• **Data records**
+++

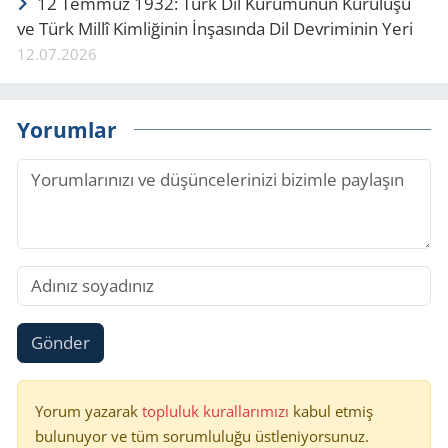
12 Tem­muz 1932: Türk Dil Ku­ru­mu­nun Ku­ru­lu­şu
ve Türk Millî Kim­li­ği­nin İnşa­sın­da Dil Dev­ri­mi­nin Yeri
12.07.2026
Yorumlar
Gönder
Yorum yazarak
topluluk kurallarımızı
kabul etmiş
bulunuyor ve tüm sorumluluğu üstleniyorsunuz.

+++

Lines in the records above that carry the word "Türk" are to be located and copied.

• **Output of the exercise**
12 Tem­muz 1932: Türk Dil Ku­ru­mu­nun Ku­ru­lu­şu
ve Türk Millî Kim­li­ği­nin İnşa­sın­da Dil Dev­ri­mi­nin Yeri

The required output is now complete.